__Task instructions__
Reproduce the lines from the line with "## Libraries" to the line with "[Joda Time website](http://www.joda.org/joda-time/)", inclusive, word for word and nothing else.

__Data records__

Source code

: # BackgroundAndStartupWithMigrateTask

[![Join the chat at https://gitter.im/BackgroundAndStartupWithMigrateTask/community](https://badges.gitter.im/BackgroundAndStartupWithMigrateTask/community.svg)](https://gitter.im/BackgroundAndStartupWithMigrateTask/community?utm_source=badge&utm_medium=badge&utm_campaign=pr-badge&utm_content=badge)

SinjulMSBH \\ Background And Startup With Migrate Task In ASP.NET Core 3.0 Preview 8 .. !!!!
--
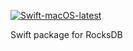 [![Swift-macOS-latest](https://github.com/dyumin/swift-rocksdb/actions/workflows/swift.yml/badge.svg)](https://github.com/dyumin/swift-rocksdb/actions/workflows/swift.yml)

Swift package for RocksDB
---
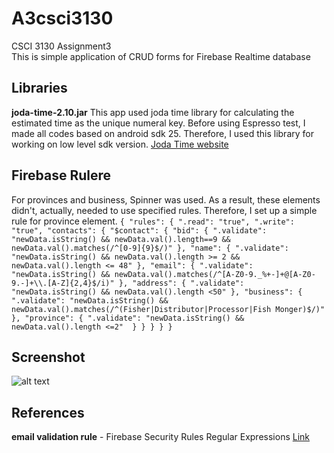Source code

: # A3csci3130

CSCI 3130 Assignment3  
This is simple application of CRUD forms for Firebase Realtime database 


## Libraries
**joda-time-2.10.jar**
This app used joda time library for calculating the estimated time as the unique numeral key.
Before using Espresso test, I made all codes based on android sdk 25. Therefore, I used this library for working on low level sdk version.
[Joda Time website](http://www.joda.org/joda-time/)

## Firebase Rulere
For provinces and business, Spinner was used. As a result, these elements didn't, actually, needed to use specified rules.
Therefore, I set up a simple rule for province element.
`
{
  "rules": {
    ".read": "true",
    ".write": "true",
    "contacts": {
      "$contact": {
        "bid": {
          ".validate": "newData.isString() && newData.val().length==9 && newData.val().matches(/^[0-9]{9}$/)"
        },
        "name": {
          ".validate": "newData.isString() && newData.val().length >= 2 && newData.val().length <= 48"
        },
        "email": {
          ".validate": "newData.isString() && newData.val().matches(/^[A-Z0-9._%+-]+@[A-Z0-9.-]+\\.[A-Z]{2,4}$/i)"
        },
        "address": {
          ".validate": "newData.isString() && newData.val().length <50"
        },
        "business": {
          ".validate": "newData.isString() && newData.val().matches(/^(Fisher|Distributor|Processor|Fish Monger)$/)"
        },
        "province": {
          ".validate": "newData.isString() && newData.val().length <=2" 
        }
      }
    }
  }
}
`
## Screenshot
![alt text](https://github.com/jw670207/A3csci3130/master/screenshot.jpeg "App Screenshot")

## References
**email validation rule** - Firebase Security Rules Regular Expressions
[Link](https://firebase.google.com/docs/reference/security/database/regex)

__Solution to this task__
## Libraries
**joda-time-2.10.jar**
This app used joda time library for calculating the estimated time as the unique numeral key.
Before using Espresso test, I made all codes based on android sdk 25. Therefore, I used this library for working on low level sdk version.
[Joda Time website](http://www.joda.org/joda-time/)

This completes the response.